I.CON Special Report: Industrial’s “Biggest Disruptor”

Experts at NAIOP's conference weigh the impact of e-commerce.
From left, Ben Conwell of Cushman & Wakefield; Hackbarth Delivery Service CEO Kelly Pickard and Curtis Spencer, CEO of IMS Worldwide Inc.

From left, Ben Conwell of Cushman & Wakefield; Hackbarth Delivery Service CEO Kelly Pickard and Curtis Spencer, CEO of IMS Worldwide Inc.

Jersey City, N.J.—“It’s Only the Biggest Disruptor Since About Ever.” Cushman & Wakefield executive Ben Conwell included that description of e-commerce in an overhead projection during I.CON, NAIOP’s recent conference on industrial real estate, and it summed up the brave new world of logistics in the age of e-commerce.

During I.CON, the two-day conference organized by NAIOP earlier this month in Jersey City, N.J., a panel of experts addressed the meaning of “the last mile,” a term much used in logistics these days. The phrase refers to the last leg of delivery before an item reaches its final destination. “Whoever figures out the last mile in a cost-effective way wins the game financially,” said Conwell, senior managing director & head of Cushman & Wakefield new e-commerce and electronic fulfillment practice group. Before joining the firm last year, Conwell directed Amazon’s massive expansion of logistics capacity.

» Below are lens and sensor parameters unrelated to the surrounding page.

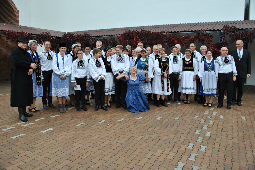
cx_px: 128
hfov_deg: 67.3
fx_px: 191
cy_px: 85
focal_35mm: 27
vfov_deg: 48.0
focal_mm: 18
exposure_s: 1/125
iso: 200
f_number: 5.6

Though brick-and-mortar stores still account for the vast majority of retail sales, evolving consumer shopping habits are influencing the supply chain. Footwear retailers, for example, can realize “a lot more margin selling those shoes out of a warehouse than out of a downtown Macy’s” argued Curtis Spencer, president of IMS Worldwide Inc. By 2020, the U.S. will sell an estimated $480 billion worth of products by cross-border e-commerce and buy another $180 billion worth, Spencer noted, citing research by Tompkins International. That activity will require 160 new e-commerce-related logistics facilities at least 800,000 square feet in size. Also needed: about 110 new or repurposed facilities in urban areas ranging in capacity from 75,000 to 100,000 square feet, according to Tompkins International’s estimates.

In separate conversations during I.CON, veteran industrial real estate professionals confirmed reports of demand for those smaller facilities up to 100,000 square feet. “We’ve been strong believers in the opportunities for industrial development on infill sites in the urban core,” said Walter Byrd, a Transwestern senior managing director and industrial advisory specialist who is also co-leader of the firm’s operations in Florida.

And the industry’s biggest fulfillment company is preparing accordingly, speakers during the e-commerce panel explained. “In the last year, Wal-Mart has been quietly building distribution centers where they can hit 90 percent of the country in two days,” noted Kelly Pickard, CEO of Hackbarth Delivery Service. Based in Mobile, Ala., the 41-year-old firm provides logistics, delivery, warehousing and transportation services.

Asked to name an example of a market generally where e-commerce is driving demand for logistics product, Pickard reported that Houston is “building like crazy. We pay the highest rents (there) we pay anywhere.” Transwestern’s Byrd named Boston, San Francisco, New York City and New Jersey as additional examples.